Lake in the U.S. state of Oregon

Rock Creek Lake is an alpine lake along the Elkhorn Crest trail in the southern end of the Elkhorn Mountains in Baker County, eastern Oregon. It is located on the northern slope of Rock Creek Butte, the highest point in the Elkhorn Mountains range. While the lake is located on a glacial cirque, it is part of the West Fork Rock Creek drainage basin.

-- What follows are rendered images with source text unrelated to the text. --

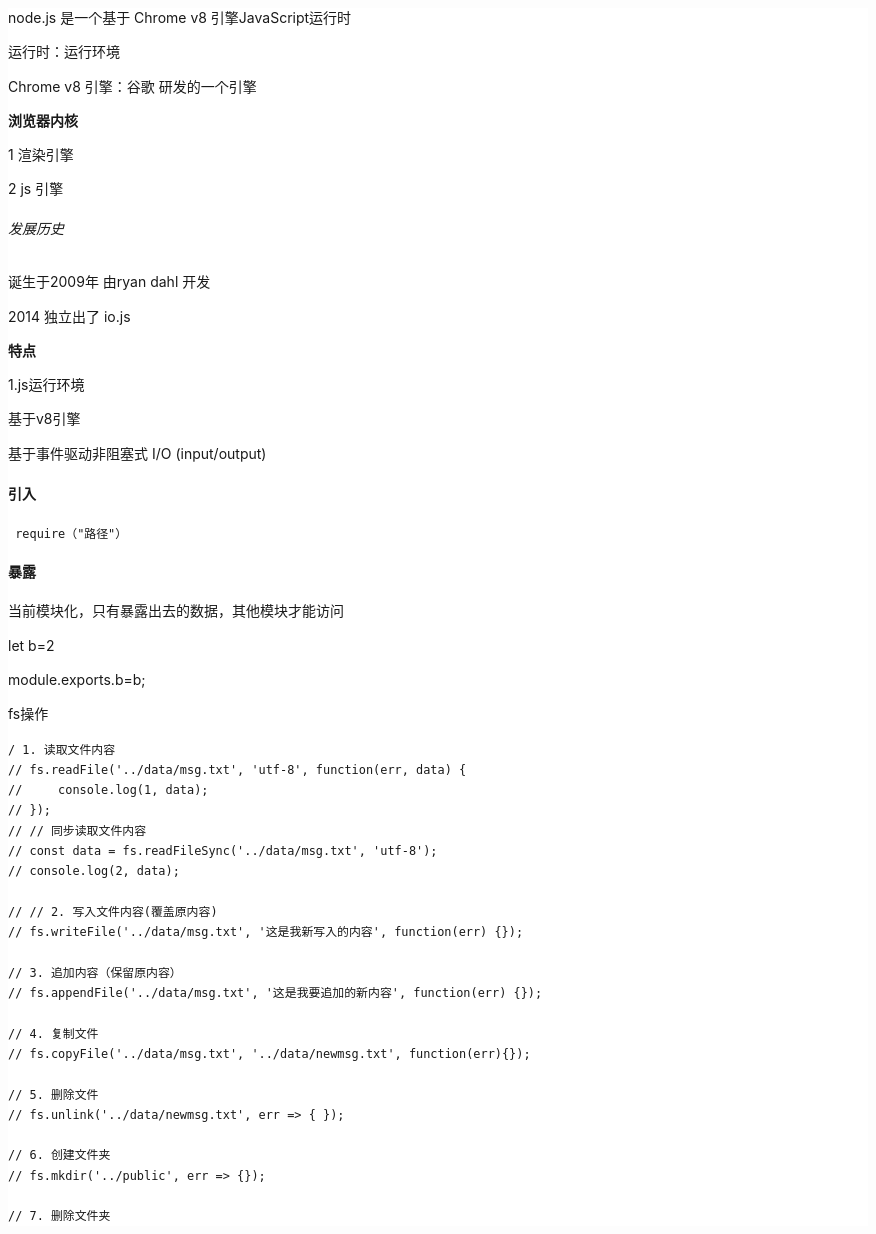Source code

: node.js 是一个基于 Chrome v8 引擎JavaScript运行时

运行时：运行环境

 Chrome v8 引擎：谷歌 研发的一个引擎

**浏览器内核**

1 渲染引擎

2 js 引擎

###### 发展历史

诞生于2009年 由ryan dahl 开发

2014 独立出了 io.js

**特点**

1.js运行环境

基于v8引擎

基于事件驱动非阻塞式 I/O (input/output)



#### **引入**

```
 require（"路径"）
```







#### 暴露

当前模块化，只有暴露出去的数据，其他模块才能访问

let b=2

module.exports.b=b;



fs操作

```
/ 1. 读取文件内容
// fs.readFile('../data/msg.txt', 'utf-8', function(err, data) {
//     console.log(1, data);
// });
// // 同步读取文件内容
// const data = fs.readFileSync('../data/msg.txt', 'utf-8');
// console.log(2, data);

// // 2. 写入文件内容(覆盖原内容)
// fs.writeFile('../data/msg.txt', '这是我新写入的内容', function(err) {});

// 3. 追加内容（保留原内容）
// fs.appendFile('../data/msg.txt', '这是我要追加的新内容', function(err) {});

// 4. 复制文件
// fs.copyFile('../data/msg.txt', '../data/newmsg.txt', function(err){});

// 5. 删除文件
// fs.unlink('../data/newmsg.txt', err => { });

// 6. 创建文件夹
// fs.mkdir('../public', err => {});

// 7. 删除文件夹
```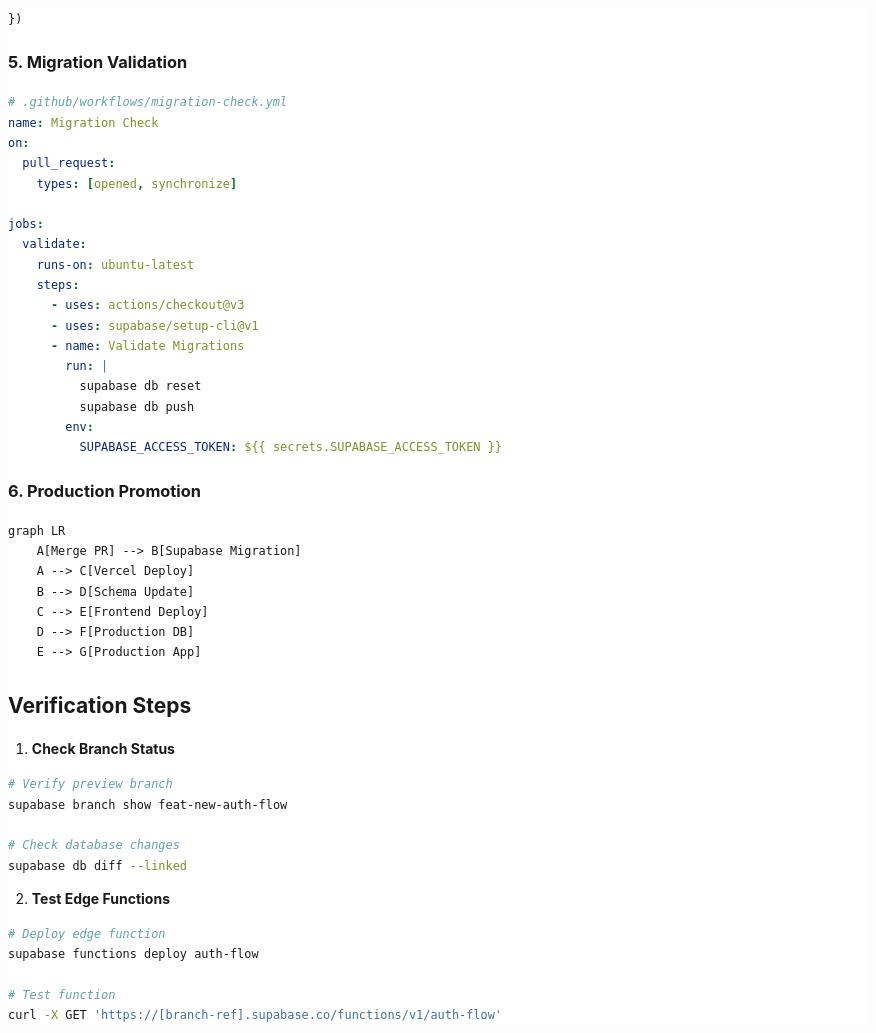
 ```typescript
})
```

### 5. Migration Validation
```yaml
# .github/workflows/migration-check.yml
name: Migration Check
on:
  pull_request:
    types: [opened, synchronize]

jobs:
  validate:
    runs-on: ubuntu-latest
    steps:
      - uses: actions/checkout@v3
      - uses: supabase/setup-cli@v1
      - name: Validate Migrations
        run: |
          supabase db reset
          supabase db push
        env:
          SUPABASE_ACCESS_TOKEN: ${{ secrets.SUPABASE_ACCESS_TOKEN }}
```

### 6. Production Promotion
```mermaid
graph LR
    A[Merge PR] --> B[Supabase Migration]
    A --> C[Vercel Deploy]
    B --> D[Schema Update]
    C --> E[Frontend Deploy]
    D --> F[Production DB]
    E --> G[Production App]
```

## Verification Steps

1. **Check Branch Status**
```bash
# Verify preview branch
supabase branch show feat-new-auth-flow

# Check database changes
supabase db diff --linked
```

2. **Test Edge Functions**
```bash
# Deploy edge function
supabase functions deploy auth-flow

# Test function
curl -X GET 'https://[branch-ref].supabase.co/functions/v1/auth-flow'
```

Other alpine lakes are found a short distance from Rock Creek Lake. Sharing a neighboring cirque is Bucket Lake, to the south over the southern skirt of Rock Creek Butte is Twin Lakes and to the east is Goodrich Lake over the Elkhorn Crest trail. Rock Creek Lake empties into a second smaller lake which later produces Rock Creek and small waterfalls along its course to join the North Fork Rock Creek.

== Geology ==
Rock Creek Lake lays within the Rock Creek Glacier, which originated from a cirques at the base of the butte. The glacier meltwater flowed northwest in the direction of the cirque and then veered northeast producing a confluence with the North Fork of Rock Creek. A second flow came from Willow Creek Glacier that intersected the Rock Creek Glacier. The northern slope of the cirque has been mined for chrysotiles and asbestos.

== Ecology ==
The major biomes are the lake itself, which is an aquatic biome, and the surrounding region, which is classified as temperate coniferous forest. It is nested within the Blue Mountains ecoregion, the largest in the state of Oregon. The Elkhorn Crest trail is east of the lake. The lake has several species of fish, including Bass, Bluegill, Crappie, and Sauger. Opposite of Rock Creek Lake is Pine Creek Reservoir which has a Uranium occurrence, part of the Rock Creek Mining District.

== Mountain goats ==
The hills that surround Rock Creek lake are a frequented location by mountain goats. A census in 2019 yielded 100 goats in the Twin Lakes basin, approximately a third of the goats in the Elkhorn mountain range. The population was established after 21 goats were released between 1983 and 1986 along the Pine Creek drainage, a short distance north of Rock Creek Lakes. These individuals had been purposefully trapped in Idaho, Olympic National Park in Washington and Misty Fjords National Monument in Alaska for transplant in the Elkhorn Mountains.